ASSIGNMENT »
Using the entries below, show all lines with the string "white".

··· DATASET RECORDS

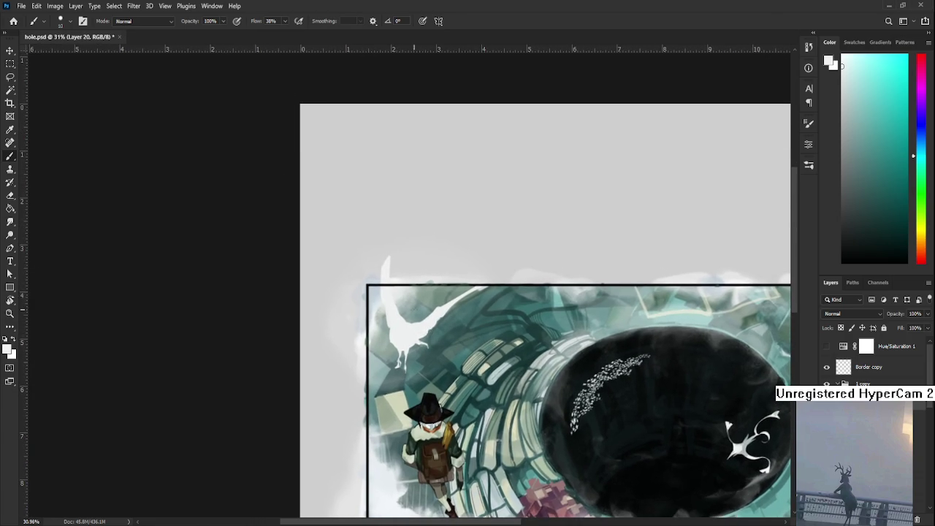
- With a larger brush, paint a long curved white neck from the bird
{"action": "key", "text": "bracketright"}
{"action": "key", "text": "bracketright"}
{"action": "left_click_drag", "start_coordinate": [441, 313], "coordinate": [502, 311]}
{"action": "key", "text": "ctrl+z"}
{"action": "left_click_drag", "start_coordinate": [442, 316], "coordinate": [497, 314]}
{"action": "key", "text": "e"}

······
··· DATASET RECORDS

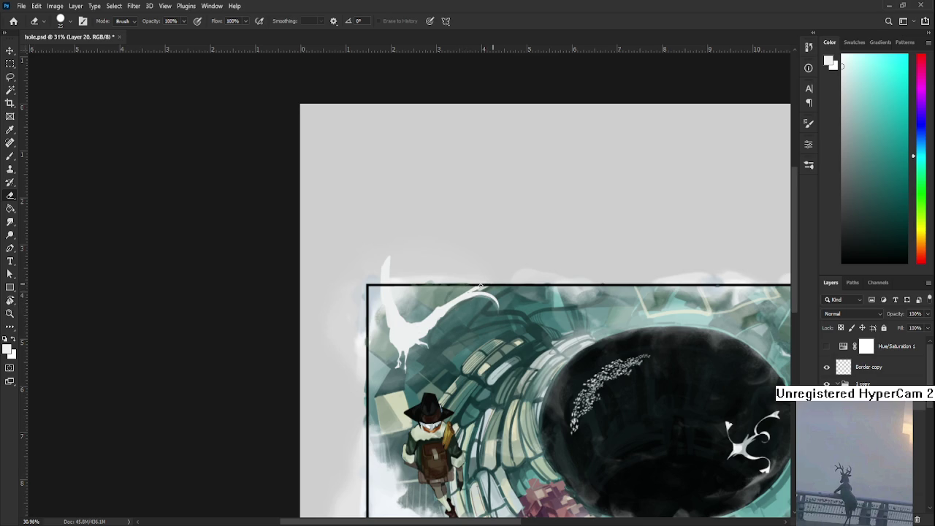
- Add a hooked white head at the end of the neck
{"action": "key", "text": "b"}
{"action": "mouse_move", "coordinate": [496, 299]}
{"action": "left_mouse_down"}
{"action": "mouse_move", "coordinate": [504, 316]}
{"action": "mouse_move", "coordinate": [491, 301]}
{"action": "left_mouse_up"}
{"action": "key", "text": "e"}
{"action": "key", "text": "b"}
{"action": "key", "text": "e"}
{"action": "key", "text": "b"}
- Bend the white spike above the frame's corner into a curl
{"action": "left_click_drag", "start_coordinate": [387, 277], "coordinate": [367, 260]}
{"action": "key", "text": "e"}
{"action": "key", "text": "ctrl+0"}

······

TASK RESPONSE »
- With a larger brush, paint a long curved white neck from the bird
- Add a hooked white head at the end of the neck
- Bend the white spike above the frame's corner into a curl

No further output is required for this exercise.